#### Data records
- - - - -

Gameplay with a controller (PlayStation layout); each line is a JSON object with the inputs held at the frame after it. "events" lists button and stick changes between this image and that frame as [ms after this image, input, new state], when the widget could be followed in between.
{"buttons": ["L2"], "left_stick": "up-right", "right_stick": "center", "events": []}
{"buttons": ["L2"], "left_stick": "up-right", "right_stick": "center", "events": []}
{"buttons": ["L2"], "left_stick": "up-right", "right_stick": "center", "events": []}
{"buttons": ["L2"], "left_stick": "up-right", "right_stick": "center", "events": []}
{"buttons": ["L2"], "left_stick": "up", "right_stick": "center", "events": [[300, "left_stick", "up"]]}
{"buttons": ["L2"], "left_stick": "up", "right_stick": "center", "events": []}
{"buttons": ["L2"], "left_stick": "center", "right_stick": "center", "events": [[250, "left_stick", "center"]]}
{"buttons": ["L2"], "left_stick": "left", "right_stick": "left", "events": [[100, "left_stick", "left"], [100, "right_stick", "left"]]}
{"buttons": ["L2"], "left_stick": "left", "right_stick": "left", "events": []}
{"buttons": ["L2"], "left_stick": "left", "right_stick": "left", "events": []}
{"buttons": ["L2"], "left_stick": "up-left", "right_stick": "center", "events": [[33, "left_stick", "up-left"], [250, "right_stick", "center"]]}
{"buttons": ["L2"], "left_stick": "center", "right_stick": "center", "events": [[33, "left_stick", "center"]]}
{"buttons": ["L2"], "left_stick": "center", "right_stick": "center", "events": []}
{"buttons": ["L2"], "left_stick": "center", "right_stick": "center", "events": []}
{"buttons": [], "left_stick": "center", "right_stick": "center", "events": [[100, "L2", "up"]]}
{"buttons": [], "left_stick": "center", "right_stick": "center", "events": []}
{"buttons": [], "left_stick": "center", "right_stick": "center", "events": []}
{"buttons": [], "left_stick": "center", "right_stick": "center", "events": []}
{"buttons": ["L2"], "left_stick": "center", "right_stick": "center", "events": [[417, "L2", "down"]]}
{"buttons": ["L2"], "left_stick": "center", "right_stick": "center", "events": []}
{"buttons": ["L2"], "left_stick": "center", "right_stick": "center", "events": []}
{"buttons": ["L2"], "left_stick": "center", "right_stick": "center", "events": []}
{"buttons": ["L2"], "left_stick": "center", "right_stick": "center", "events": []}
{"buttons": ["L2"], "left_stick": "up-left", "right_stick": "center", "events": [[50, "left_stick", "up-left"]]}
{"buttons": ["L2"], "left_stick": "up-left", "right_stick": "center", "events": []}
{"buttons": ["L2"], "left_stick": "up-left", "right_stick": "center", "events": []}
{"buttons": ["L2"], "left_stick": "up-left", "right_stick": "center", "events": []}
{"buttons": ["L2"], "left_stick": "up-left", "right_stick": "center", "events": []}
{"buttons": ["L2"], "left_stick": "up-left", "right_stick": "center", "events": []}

- - - - -

#### Task instructions
Please copy out each record, character for character.

#### Exercise output
Gameplay with a controller (PlayStation layout); each line is a JSON object with the inputs held at the frame after it. "events" lists button and stick changes between this image and that frame as [ms after this image, input, new state], when the widget could be followed in between.
{"buttons": ["L2"], "left_stick": "up-right", "right_stick": "center", "events": []}
{"buttons": ["L2"], "left_stick": "up-right", "right_stick": "center", "events": []}
{"buttons": ["L2"], "left_stick": "up-right", "right_stick": "center", "events": []}
{"buttons": ["L2"], "left_stick": "up-right", "right_stick": "center", "events": []}
{"buttons": ["L2"], "left_stick": "up", "right_stick": "center", "events": [[300, "left_stick", "up"]]}
{"buttons": ["L2"], "left_stick": "up", "right_stick": "center", "events": []}
{"buttons": ["L2"], "left_stick": "center", "right_stick": "center", "events": [[250, "left_stick", "center"]]}
{"buttons": ["L2"], "left_stick": "left", "right_stick": "left", "events": [[100, "left_stick", "left"], [100, "right_stick", "left"]]}
{"buttons": ["L2"], "left_stick": "left", "right_stick": "left", "events": []}
{"buttons": ["L2"], "left_stick": "left", "right_stick": "left", "events": []}
{"buttons": ["L2"], "left_stick": "up-left", "right_stick": "center", "events": [[33, "left_stick", "up-left"], [250, "right_stick", "center"]]}
{"buttons": ["L2"], "left_stick": "center", "right_stick": "center", "events": [[33, "left_stick", "center"]]}
{"buttons": ["L2"], "left_stick": "center", "right_stick": "center", "events": []}
{"buttons": ["L2"], "left_stick": "center", "right_stick": "center", "events": []}
{"buttons": [], "left_stick": "center", "right_stick": "center", "events": [[100, "L2", "up"]]}
{"buttons": [], "left_stick": "center", "right_stick": "center", "events": []}
{"buttons": [], "left_stick": "center", "right_stick": "center", "events": []}
{"buttons": [], "left_stick": "center", "right_stick": "center", "events": []}
{"buttons": ["L2"], "left_stick": "center", "right_stick": "center", "events": [[417, "L2", "down"]]}
{"buttons": ["L2"], "left_stick": "center", "right_stick": "center", "events": []}
{"buttons": ["L2"], "left_stick": "center", "right_stick": "center", "events": []}
{"buttons": ["L2"], "left_stick": "center", "right_stick": "center", "events": []}
{"buttons": ["L2"], "left_stick": "center", "right_stick": "center", "events": []}
{"buttons": ["L2"], "left_stick": "up-left", "right_stick": "center", "events": [[50, "left_stick", "up-left"]]}
{"buttons": ["L2"], "left_stick": "up-left", "right_stick": "center", "events": []}
{"buttons": ["L2"], "left_stick": "up-left", "right_stick": "center", "events": []}
{"buttons": ["L2"], "left_stick": "up-left", "right_stick": "center", "events": []}
{"buttons": ["L2"], "left_stick": "up-left", "right_stick": "center", "events": []}
{"buttons": ["L2"], "left_stick": "up-left", "right_stick": "center", "events": []}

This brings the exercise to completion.